Change of Control Closing Date means the particular date of the Change of Control Closing that is the Business Day immediately following the date on which all of the conditions and agreements set forth in the Dakota Agreement are satisfied, or such other date as the parties thereto may agree, provided that such Change of Control Closing occurs on or prior to the 5:00 p.m.
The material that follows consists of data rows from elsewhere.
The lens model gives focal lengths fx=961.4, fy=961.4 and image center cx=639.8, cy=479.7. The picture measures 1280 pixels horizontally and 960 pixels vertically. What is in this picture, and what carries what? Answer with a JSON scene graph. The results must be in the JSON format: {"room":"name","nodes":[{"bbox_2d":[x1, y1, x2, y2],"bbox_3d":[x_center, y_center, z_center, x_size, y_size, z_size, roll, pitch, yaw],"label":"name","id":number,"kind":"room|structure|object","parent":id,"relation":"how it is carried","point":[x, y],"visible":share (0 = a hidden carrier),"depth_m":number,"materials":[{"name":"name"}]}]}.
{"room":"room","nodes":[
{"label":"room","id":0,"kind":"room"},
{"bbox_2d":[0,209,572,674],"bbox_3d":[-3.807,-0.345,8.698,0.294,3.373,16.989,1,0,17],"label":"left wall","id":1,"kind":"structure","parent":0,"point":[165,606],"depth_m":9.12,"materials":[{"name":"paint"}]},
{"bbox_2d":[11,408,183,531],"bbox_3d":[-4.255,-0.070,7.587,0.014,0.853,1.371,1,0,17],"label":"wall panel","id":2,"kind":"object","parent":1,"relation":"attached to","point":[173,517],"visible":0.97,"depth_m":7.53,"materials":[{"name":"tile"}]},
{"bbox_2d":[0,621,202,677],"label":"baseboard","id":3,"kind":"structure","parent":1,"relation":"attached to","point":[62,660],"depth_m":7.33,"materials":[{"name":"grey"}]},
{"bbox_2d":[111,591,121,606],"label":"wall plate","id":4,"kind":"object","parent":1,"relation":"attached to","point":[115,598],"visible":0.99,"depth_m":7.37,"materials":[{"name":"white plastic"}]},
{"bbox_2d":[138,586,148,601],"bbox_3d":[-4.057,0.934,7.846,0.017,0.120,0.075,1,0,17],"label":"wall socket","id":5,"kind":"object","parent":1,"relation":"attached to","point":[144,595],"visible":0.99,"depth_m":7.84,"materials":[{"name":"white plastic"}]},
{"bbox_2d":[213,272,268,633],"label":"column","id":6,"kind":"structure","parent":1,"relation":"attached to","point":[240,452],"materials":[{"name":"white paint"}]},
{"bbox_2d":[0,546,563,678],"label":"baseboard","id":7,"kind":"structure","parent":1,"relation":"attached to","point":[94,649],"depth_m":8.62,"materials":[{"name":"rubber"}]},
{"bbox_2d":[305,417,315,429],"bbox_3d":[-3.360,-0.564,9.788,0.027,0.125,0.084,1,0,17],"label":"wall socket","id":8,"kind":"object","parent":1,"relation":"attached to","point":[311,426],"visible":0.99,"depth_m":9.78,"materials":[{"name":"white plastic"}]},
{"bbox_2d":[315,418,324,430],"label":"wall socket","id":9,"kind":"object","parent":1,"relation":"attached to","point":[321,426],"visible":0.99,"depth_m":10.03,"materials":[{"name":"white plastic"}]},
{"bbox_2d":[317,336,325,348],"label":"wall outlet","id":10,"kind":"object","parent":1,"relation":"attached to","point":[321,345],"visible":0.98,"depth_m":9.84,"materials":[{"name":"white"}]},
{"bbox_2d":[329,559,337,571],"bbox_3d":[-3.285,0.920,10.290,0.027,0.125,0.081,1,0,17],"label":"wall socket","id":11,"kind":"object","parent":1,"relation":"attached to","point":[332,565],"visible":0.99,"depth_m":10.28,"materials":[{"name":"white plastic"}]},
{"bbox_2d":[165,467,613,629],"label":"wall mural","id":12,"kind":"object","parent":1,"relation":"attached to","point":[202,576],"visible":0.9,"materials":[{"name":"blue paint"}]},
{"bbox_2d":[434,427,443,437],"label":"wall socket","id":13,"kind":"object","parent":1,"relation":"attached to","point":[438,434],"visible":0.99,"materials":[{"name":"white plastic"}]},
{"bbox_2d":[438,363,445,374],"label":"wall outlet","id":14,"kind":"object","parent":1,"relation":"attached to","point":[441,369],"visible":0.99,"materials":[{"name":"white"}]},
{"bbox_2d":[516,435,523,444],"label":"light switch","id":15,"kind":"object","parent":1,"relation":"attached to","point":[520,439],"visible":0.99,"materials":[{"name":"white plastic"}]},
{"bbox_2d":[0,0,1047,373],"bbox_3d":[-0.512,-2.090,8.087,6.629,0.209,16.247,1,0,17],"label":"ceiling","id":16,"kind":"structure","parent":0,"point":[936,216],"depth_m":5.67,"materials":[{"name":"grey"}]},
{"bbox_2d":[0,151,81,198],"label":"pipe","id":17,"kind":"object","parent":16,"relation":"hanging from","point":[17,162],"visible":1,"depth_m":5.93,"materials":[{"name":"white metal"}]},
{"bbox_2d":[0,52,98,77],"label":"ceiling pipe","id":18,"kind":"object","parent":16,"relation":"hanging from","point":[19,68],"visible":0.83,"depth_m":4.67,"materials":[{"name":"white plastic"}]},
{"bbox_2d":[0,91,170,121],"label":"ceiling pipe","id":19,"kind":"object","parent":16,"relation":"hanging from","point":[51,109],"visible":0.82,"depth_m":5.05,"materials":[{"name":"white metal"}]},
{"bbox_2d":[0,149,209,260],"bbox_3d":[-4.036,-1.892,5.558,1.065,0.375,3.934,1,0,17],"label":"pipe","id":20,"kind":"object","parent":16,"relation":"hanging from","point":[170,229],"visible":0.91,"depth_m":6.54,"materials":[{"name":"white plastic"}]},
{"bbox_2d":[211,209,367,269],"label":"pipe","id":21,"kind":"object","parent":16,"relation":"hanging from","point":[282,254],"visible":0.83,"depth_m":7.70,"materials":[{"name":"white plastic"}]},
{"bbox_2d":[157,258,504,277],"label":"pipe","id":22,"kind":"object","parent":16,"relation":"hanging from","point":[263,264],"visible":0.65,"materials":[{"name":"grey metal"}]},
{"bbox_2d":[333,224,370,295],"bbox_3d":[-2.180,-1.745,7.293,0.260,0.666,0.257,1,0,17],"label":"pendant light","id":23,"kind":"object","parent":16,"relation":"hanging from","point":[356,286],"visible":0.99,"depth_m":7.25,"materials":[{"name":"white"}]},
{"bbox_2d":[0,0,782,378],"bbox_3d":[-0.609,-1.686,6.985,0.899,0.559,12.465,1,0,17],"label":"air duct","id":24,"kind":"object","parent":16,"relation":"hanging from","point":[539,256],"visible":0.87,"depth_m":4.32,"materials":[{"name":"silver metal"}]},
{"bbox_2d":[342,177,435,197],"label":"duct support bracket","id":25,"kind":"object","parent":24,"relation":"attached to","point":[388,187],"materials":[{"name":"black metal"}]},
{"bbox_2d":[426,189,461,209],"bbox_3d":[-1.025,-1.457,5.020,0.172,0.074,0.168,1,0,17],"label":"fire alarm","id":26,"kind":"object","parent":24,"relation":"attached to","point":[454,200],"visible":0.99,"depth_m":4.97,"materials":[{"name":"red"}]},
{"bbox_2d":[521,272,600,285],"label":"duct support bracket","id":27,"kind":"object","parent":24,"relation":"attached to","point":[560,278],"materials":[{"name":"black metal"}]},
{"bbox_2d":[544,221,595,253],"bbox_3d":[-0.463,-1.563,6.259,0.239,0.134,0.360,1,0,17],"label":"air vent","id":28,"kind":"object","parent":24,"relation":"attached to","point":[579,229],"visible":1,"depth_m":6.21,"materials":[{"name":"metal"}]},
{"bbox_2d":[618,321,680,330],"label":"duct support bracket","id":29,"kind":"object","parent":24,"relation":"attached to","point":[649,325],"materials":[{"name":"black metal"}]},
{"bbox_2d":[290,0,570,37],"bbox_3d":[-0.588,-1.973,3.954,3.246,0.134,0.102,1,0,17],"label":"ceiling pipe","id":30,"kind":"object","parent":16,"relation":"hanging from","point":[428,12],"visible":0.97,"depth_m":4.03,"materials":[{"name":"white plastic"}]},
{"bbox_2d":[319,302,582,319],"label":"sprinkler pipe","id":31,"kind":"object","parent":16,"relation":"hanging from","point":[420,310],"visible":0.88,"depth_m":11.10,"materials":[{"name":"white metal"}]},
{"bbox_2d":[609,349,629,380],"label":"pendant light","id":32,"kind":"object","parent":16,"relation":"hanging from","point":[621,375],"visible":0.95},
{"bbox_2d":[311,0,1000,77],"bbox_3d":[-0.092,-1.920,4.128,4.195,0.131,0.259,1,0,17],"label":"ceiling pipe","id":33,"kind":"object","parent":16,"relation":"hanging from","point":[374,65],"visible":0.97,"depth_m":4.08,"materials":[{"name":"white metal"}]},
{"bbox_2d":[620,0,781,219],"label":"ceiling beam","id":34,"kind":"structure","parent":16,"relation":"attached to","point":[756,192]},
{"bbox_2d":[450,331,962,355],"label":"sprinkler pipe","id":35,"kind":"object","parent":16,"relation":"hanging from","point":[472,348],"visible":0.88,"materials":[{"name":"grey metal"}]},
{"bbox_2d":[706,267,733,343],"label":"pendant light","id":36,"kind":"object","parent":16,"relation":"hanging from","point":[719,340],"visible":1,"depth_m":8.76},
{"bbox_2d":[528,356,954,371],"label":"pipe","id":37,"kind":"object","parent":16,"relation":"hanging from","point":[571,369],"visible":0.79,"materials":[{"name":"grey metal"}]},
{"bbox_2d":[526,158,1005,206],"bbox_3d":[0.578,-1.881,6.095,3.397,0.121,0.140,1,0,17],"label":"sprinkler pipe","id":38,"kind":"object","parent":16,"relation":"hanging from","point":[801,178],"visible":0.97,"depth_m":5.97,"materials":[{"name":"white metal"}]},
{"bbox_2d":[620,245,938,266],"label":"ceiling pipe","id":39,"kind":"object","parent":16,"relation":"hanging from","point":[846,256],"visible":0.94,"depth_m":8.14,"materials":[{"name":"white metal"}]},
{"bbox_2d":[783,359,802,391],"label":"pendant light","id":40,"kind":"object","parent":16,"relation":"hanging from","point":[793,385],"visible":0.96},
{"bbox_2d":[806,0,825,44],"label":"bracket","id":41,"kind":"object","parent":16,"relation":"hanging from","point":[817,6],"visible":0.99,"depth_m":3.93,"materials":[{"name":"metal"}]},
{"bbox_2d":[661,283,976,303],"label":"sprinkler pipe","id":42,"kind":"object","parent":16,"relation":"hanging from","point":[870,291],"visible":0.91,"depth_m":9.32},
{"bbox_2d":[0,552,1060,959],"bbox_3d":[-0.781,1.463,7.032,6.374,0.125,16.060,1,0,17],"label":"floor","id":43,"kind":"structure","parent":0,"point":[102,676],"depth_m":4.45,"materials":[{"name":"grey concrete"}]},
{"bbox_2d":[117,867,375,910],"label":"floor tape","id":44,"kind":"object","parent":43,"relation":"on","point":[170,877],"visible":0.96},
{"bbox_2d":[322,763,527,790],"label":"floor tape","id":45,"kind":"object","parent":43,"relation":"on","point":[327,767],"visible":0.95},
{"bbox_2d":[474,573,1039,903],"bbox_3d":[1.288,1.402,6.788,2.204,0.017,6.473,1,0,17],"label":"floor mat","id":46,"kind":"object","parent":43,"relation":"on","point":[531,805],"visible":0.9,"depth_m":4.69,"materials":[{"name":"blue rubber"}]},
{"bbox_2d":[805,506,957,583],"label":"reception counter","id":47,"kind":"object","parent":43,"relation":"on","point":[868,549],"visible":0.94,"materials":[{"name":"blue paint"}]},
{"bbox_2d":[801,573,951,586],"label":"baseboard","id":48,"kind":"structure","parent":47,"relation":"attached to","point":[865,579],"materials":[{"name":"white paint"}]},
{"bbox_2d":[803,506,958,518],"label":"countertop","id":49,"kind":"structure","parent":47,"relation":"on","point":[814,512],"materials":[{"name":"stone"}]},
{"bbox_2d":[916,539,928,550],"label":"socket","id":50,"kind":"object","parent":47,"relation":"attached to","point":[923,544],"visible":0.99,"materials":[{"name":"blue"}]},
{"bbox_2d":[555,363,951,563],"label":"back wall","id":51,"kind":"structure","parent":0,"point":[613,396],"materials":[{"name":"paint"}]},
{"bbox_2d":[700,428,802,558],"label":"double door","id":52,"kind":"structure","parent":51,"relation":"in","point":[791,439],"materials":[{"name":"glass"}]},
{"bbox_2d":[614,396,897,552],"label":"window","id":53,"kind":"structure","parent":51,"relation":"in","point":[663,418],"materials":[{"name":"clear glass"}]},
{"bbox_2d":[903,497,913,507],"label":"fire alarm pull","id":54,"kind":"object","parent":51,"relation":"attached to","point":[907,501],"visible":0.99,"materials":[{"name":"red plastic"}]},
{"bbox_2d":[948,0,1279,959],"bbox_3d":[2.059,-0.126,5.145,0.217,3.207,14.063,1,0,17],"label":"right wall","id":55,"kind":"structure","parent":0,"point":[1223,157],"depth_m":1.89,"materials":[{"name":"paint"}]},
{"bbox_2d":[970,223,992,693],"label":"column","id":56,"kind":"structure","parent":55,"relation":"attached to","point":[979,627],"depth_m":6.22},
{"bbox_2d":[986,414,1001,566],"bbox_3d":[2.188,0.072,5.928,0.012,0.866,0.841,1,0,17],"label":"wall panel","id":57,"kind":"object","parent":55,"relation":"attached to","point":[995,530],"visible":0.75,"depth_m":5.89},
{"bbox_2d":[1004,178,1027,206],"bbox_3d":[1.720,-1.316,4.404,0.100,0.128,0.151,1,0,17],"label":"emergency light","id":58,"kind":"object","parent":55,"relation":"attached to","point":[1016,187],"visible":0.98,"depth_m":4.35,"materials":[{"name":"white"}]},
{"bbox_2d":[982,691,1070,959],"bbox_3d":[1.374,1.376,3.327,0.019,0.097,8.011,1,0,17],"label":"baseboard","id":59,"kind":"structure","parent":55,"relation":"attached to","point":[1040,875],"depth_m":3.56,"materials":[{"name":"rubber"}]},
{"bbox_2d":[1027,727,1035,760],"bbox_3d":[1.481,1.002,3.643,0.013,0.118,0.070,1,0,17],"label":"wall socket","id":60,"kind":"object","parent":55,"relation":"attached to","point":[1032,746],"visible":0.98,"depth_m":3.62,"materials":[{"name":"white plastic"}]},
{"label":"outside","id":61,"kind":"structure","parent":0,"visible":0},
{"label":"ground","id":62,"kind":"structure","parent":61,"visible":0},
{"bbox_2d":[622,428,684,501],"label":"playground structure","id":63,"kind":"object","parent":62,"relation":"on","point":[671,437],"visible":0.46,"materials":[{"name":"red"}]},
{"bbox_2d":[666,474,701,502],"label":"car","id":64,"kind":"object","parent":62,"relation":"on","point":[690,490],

Vancouver time on October 15, 2020, unless terminated prior thereto by (i) mutual agreement of the Corporation and Dakota or (ii) the purchase by the Corporation of the maximum number of Dakota Shares as provided for in the Dakota Agreement.
Change of Control Closing Date means the date, if any, on which Clearwater Paper Corporation or any affiliate thereof (“Clearwater”) acquires, directly or indirectly, ownership of more than 50% of the total outstanding voting Equity Interests of Cellu Tissue.

Related to Change of Control Closing Date

  • Change of Control Put Date shall have the meaning specified in Section 11.1.

  • Change of Control Date means the date on which a Change of Control occurs.

  • Change of Control Transaction means the occurrence after the date hereof of any of (a) an acquisition after the date hereof by an individual or legal entity or “group” (as described in Rule 13d-5(b)(1) promulgated under the Exchange Act) of effective control (whether through legal or beneficial ownership of capital stock of the Company, by contract or otherwise) of in excess of 33% of the voting securities of the Company (other than by means of conversion or exercise of the Debentures and the Securities issued together with the Debentures), (b) the Company merges into or consolidates with any other Person, or any Person merges into or consolidates with the Company and, after giving effect to such transaction, the stockholders of the Company immediately prior to such transaction own less than 66% of the aggregate voting power of the Company or the successor entity of such transaction, (c) the Company sells or transfers all or substantially all of its assets to another Person and the stockholders of the Company immediately prior to such transaction own less than 66% of the aggregate voting power of the acquiring entity immediately after the transaction, (d) a replacement at one time or within a three year period of more than one-half of the members of the Board of Directors which is not approved by a majority of those individuals who are members of the Board of Directors on the Original Issue Date (or by those individuals who are serving as members of the Board of Directors on any date whose nomination to the Board of Directors was approved by a majority of the members of the Board of Directors who are members on the date hereof), or (e) the execution by the Company of an agreement to which the Company is a party or by which it is bound, providing for any of the events set forth in clauses (a) through (d) above.

  • Change of Control Purchase Date shall have the meaning specified in Section 10.1.

  • Change of Control Conversion Date shall have the meaning provided in the Articles Supplementary.